- Task
Could you print every line from the first one of the records below through the line containing "706 622 2.02", with both included and nothing else?

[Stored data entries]
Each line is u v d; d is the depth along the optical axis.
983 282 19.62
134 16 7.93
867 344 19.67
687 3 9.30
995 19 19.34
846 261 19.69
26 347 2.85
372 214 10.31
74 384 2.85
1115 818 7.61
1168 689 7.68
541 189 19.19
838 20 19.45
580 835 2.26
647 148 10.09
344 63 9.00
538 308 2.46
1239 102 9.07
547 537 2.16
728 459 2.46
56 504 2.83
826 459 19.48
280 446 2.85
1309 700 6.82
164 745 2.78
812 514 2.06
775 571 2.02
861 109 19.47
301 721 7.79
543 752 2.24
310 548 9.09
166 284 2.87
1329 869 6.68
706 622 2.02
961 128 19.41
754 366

- Expected output
Each line is u v d; d is the depth along the optical axis.
983 282 19.62
134 16 7.93
867 344 19.67
687 3 9.30
995 19 19.34
846 261 19.69
26 347 2.85
372 214 10.31
74 384 2.85
1115 818 7.61
1168 689 7.68
541 189 19.19
838 20 19.45
580 835 2.26
647 148 10.09
344 63 9.00
538 308 2.46
1239 102 9.07
547 537 2.16
728 459 2.46
56 504 2.83
826 459 19.48
280 446 2.85
1309 700 6.82
164 745 2.78
812 514 2.06
775 571 2.02
861 109 19.47
301 721 7.79
543 752 2.24
310 548 9.09
166 284 2.87
1329 869 6.68
706 622 2.02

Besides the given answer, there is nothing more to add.